30. This is not an exhaustive list of evidence that would be relevant to establishing whether a recipient satisfied the residency element.

31. You must consider all the information collected through your usual business systems and processes. There must, on balance, support a conclusion about whether the recipient satisfies the residency element.

The supplies are connected with Australia under paragraph 9-25(5)(d) of the GST Act as users residing in Australia are considered to be 'Australian consumers,' and those supplies will be subject to GST. If you are unable to distinguish which subscribers reside in Australia, all supplies you make through the B will be taxable. You have stated that B does not provide you with this information and therefore all supplies you make through B will be taxable.

B may be responsible for GST under the Electronic Distribution Platform (EDP) rules if they are considered to be an EDP and the exclusions do not apply as there has been an inbound intangible supply of digital content through the platform.

Question 4

a)    Is your supply of services to the non-resident entity taxable?

Under section 9-5 of the GST Act, you make a taxable supply if:

a)    you make the supply for consideration; and

b)    the supply is made in the course or furtherance of an enterprise that you carry on; and

c)    the supply is connected with the indirect tax zone; and

d)    you are registered or required to be registered for GST.

However, a supply is not taxable supply to the extent that it is GST-free or input taxed.

You are carrying on an enterprise of supplying services to the non-resident entity under the terms of the Partnership Agreement. You receive consideration from the non-resident entity to meet deliverables under the Partnership Agreement and you are not required to be registered in FY2022 and FY2023 as explained in the response to Question 1.

Note: If you return to Australia and are registered or are later required to be registered the below will apply.
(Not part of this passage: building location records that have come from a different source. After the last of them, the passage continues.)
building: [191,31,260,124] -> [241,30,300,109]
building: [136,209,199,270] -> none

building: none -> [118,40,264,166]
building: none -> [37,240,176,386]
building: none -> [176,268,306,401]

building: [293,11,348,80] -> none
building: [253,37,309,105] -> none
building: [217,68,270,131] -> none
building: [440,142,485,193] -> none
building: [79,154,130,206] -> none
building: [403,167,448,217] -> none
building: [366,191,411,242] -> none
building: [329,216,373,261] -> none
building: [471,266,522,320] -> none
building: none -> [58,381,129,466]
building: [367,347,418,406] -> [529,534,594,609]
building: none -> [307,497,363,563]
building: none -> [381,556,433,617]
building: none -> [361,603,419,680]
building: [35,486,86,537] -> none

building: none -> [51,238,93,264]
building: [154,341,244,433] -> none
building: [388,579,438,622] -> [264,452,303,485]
This reasoning was required to determine the response to Question 1.

We will need to consider whether the supply is connected with Australia under paragraph 9-5(c) of the GST Act.

Subsection 9-25(5) of the GST Act provides that a supply of anything other than goods or real property is connected with Australia if:

a)    the thing is done in Australia; or

b)    the supplier makes the supply through an enterprise that the supplier carries on in Australia; or

c)    all of the following apply:

                      i.        neither paragraph (a) nor (b) applies in respect of the thing;

                     ii.        the thing is a right or option to acquire another thing;

                    iii.        the supply of the other thing would be connected with Australia; or

d)    the recipient of the supply is an Australian consumer.

To satisfy whether your supply of services will be connected with Australia, you need to meet one of the listed elements in subsection 9-25(5) of the GST Act. Since you make the supply through your enterprise carried on in Australia in FY2022, your supply will satisfy paragraph 9-25(5)(b) of the GST Act.

Paragraphs 9-25(5)(a) to (c) does not apply for FY2023 as you were a non-resident. You left Australia in January 2022 for Canada and then relocated to New Zealand. You do not carry on an enterprise in Australia from January 2022 or make supplies from Australia.

Based on the information provided, you do not supply services to Australia or any Australian branch in connection with the non-resident entity and therefore the recipient is not an 'Australian consumer' under paragraph 9-25(5)(d) of the GST Act and the supply will not be connected with Australia.

Since you do not satisfy all the requirements of section 9-5 of the GST Act, your supply of services to the non-resident entity under the Partnership Agreement will not be taxable in FY2023.